🤖 AI Summary
In long-context large language model (LLM) inference, KV cache access is bottlenecked by memory bandwidth, leading to high latency and low throughput. Method: This paper proposes a scalable multi-node DRAM-PIM architecture featuring hardware-software co-design: (i) a novel pipelined parallelism mechanism across PIM modules; (ii) a context-length-adaptive Direct PIM Access (DPA) controller; and (iii) an MLIR-based custom compiler and hardware simulation framework enabling dynamic memory management and scheduling optimization.

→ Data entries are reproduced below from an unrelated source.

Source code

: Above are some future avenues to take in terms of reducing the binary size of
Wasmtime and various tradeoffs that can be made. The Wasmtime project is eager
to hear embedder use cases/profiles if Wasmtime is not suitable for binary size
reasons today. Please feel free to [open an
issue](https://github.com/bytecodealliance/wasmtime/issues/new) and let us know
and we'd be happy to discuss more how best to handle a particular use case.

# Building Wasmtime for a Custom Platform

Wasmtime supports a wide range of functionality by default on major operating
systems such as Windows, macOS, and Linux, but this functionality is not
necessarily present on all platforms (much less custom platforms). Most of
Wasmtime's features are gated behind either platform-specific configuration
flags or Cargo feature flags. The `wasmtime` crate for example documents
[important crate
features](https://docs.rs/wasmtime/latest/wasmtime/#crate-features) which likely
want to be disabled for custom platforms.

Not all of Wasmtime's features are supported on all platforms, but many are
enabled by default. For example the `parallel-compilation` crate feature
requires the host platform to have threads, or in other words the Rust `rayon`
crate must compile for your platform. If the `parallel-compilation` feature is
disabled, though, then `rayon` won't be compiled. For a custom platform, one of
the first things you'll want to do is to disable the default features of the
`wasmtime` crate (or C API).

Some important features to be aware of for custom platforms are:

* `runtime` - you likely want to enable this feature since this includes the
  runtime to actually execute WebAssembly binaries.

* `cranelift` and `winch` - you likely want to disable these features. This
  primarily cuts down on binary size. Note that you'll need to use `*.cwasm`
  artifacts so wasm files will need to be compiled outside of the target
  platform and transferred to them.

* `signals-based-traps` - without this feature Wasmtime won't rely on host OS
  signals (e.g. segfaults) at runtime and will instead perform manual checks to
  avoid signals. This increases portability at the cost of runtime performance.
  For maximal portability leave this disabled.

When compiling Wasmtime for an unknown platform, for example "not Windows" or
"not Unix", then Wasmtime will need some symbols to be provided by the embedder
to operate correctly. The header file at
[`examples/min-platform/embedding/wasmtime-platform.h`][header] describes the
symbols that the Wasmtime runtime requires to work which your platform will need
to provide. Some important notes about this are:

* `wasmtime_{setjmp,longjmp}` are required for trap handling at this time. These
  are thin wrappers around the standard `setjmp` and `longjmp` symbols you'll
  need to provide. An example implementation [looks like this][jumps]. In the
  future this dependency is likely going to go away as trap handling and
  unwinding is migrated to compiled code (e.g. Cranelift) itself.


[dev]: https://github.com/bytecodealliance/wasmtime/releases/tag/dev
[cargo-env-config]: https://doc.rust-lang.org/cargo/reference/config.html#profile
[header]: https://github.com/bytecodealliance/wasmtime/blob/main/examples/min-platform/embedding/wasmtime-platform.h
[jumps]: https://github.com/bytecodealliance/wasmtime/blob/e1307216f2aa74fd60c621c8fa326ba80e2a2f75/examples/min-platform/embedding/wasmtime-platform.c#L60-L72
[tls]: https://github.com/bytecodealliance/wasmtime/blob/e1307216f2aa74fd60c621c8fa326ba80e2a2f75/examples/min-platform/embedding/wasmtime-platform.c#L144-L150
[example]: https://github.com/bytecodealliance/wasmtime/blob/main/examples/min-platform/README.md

Contribution/Results: Experiments demonstrate that the architecture achieves up to 8.54× and 16.0× higher throughput than multi-GPU and GPU-PIM baselines, respectively, while significantly reducing end-to-end latency. It establishes a new hardware-software co-design paradigm for efficient LLM inference deployment.
📝 Abstract
The expansion of large language models (LLMs) with hundreds of billions of parameters presents significant challenges to computational resources, particularly data movement and memory bandwidth. Long-context LLMs, which process sequences of tens of thousands of tokens, further increase the demand on the memory system as the complexity in attention layers and key-value cache sizes is proportional to the context length. Processing-in-Memory (PIM) maximizes memory bandwidth by moving compute to the data and can address the memory bandwidth challenges; however, PIM is not necessarily scalable to accelerate long-context LLM because of limited per-module memory capacity and the inflexibility of fixed-functional unit PIM architecture and static memory management. In this work, we propose LoL-PIM which is a multi-node PIM architecture that accelerates long context LLM through hardware-software co-design. In particular, we propose how pipeline parallelism can be exploited across a multi-PIM module while a direct PIM access (DPA) controller (or DMA for PIM) is proposed that enables dynamic PIM memory management and results in efficient PIM utilization across a diverse range of context length. We developed an MLIR-based compiler for LoL-PIM extending a commercial PIM-based compiler where the software modifications were implemented and evaluated, while the hardware changes were modeled in the simulator. Our evaluations demonstrate that LoL-PIM significantly improves throughput and reduces latency for long-context LLM inference, outperforming both multi-GPU and GPU-PIM systems (up to 8.54x and 16.0x speedup, respectively), thereby enabling more efficient deployment of LLMs in real-world applications.